• REQUIRED ACTION A
Copy the part of the proxy solicitation text starting with "The Company will pay the" and going on through "in soliciting proxies.", changing "telephone" to "video call".
• REQUIRED ACTION B
Write the next part of the proxy statement text on solicitation costs and annual report access, starting after its last sentence.

• TEXT SECTION
== Segment start ==

The Company will pay the cost of this proxy solicitation. The Company will reimburse brokerage firms and other custodians, nominees and fiduciaries for reasonable expenses incurred by them in sending proxy materials to the beneficial owners of the Company common stock. In addition to soliciting proxies by mail, directors, officers and regular employees of the Company may solicit proxies personally or by telephone without receiving additional compensation. The Company will pay Alliance Advisors, LLC, a proxy solicitation firm, a fee of $9,000 plus expenses to assist the Company in soliciting proxies.

 

The Company’s Annual Report to Stockholders has been made available to persons who were stockholders as of the close of business on March 25, 2024. Any stockholder who has not received a copy of the Annual Report may obtain a copy by writing to the Corporate Secretary of the Company. The Annual Report is not to be treated as part of the proxy solicitation material or as having been incorporated in this proxy statement by reference.

 

Important Notice Regarding the Availability of Proxy Materials for the Stockholders Meeting to Be Held on May 21, 2024

 

The proxy statement and Annual Report to Stockholders are available on the Company’s website (www.oceanfirst.com).

 

A copy of the Company’s Annual Report on Form 10-K for the year ended December 31, 2023, as filed with the Securities and Exchange Commission may be accessed through the Company’s website (www.oceanfirst.com). A copy of the Form 10-K (without exhibits) will be furnished without charge to persons who were stockholders as of the close of business on March 25, 2024 upon written request to Alfred Goon, Corporate Strategy and Development, OceanFirst Financial Corp., 110 West Front Street, Red Bank, New Jersey 07701.

== Segment end ==

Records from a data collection
== Segment start ==

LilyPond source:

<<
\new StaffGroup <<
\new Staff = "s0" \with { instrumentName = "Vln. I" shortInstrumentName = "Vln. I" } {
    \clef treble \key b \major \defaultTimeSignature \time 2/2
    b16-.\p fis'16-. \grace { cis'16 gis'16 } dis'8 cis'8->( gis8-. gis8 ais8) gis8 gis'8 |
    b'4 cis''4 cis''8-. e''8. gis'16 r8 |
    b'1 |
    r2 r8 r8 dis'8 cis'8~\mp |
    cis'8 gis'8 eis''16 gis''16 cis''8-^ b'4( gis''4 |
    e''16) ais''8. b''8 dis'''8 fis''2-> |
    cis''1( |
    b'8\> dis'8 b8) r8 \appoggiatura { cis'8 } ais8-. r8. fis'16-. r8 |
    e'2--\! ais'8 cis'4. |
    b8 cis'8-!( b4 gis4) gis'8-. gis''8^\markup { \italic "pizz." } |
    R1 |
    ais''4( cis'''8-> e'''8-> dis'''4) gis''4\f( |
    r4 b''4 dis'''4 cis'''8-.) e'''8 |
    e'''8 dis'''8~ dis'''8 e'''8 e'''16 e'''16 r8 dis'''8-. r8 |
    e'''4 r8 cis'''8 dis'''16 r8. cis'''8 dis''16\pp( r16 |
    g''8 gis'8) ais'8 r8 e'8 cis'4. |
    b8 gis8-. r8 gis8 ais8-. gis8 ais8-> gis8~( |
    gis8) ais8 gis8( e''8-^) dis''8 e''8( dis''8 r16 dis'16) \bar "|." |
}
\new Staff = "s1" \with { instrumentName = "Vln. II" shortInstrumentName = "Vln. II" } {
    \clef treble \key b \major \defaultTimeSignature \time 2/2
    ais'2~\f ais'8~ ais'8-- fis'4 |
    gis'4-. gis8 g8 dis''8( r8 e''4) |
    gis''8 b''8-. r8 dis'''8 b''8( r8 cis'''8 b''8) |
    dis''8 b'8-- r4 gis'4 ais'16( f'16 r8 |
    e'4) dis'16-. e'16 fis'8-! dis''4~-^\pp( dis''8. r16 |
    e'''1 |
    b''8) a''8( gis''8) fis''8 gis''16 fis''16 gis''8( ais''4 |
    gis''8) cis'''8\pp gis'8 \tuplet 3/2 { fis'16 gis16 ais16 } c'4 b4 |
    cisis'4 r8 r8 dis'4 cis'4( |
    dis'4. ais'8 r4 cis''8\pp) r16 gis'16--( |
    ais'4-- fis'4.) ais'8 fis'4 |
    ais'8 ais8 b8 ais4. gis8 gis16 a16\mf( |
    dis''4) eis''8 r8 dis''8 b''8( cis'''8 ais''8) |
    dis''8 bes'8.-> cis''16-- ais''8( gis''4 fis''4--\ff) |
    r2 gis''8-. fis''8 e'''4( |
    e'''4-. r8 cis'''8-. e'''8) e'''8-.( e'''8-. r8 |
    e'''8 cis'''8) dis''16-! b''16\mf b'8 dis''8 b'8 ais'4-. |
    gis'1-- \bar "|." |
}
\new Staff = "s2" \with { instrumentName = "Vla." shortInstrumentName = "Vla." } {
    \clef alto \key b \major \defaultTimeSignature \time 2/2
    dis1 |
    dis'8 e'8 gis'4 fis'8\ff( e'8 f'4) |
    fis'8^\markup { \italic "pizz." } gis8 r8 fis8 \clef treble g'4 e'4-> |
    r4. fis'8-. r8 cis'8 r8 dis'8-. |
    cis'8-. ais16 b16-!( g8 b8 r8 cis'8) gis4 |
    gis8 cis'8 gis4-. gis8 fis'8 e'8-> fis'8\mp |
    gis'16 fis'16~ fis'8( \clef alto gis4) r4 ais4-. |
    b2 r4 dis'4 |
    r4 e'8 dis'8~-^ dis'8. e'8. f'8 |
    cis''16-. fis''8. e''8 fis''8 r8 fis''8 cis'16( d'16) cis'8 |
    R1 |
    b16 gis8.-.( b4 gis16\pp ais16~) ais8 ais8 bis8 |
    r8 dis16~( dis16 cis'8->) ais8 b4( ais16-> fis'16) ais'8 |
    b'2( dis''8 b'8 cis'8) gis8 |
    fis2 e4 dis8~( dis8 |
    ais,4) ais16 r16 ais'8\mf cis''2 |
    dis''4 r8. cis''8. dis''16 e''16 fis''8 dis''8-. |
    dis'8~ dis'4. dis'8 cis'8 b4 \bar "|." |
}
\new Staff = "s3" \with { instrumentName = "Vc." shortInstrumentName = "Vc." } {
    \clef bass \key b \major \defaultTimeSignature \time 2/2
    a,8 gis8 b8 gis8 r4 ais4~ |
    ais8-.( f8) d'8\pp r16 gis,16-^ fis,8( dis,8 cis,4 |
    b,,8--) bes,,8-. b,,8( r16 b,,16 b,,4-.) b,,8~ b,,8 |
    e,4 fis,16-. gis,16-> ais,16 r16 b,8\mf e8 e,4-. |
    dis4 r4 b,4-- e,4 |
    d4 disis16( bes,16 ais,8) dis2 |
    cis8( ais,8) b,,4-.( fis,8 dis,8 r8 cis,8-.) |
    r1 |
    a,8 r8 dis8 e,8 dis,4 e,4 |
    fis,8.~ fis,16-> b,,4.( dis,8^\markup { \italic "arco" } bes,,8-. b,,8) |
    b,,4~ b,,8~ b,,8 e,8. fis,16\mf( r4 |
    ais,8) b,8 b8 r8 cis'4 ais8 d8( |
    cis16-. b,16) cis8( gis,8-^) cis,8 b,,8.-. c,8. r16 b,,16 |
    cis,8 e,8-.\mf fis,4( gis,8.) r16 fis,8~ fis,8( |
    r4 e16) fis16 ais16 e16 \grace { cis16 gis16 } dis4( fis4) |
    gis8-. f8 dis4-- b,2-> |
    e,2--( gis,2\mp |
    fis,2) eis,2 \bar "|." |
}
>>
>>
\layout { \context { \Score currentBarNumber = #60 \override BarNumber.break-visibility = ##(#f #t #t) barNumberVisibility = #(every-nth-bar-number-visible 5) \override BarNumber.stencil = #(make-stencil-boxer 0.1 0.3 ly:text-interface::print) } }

== Segment end ==

• RESULT A
The Company will pay the cost of this proxy solicitation. The Company will reimburse brokerage firms and other custodians, nominees and fiduciaries for reasonable expenses incurred by them in sending proxy materials to the beneficial owners of the Company common stock. In addition to soliciting proxies by mail, directors, officers and regular employees of the Company may solicit proxies personally or by video call without receiving additional compensation. The Company will pay Alliance Advisors, LLC, a proxy solicitation firm, a fee of $9,000 plus expenses to assist the Company in soliciting proxies.

• RESULT B
 

If you and others who share your address own your shares in street name, your broker or other holder of record may be sending only one annual report and proxy statement to your address. This practice, known as “householding,” is designed to reduce the printing and postage costs. However, if a stockholder residing at such an address wishes to receive a separate annual report or proxy statement in the future, he or she should contact the broker or other holder of record. If you own your shares in street name and are receiving multiple copies of the Annual Report and proxy statement, you can request householding by contacting your broker or other holder of record.

 

By Order of the Board of Directors

 

Steven J. Tsimbinos
Corporate Secretary
Red Bank, New Jersey
April 11, 2024

 

You are cordially invited to attend the Annual Meeting of Stockholders virtually. Whether or not you plan to attend the Annual Meeting, you are requested to sign, date, and promptly return the accompanying proxy card in the enclosed postage-paid envelope, or vote your shares electronically or by phone by following the voting instructions printed on the proxy card. If you plan on attending the virtual meeting, or have any questions, please contact Alfred Goon, Corporate Strategy and Development, OceanFirst Financial Corp., 110 West Front Street, Red Bank, New Jersey 07701.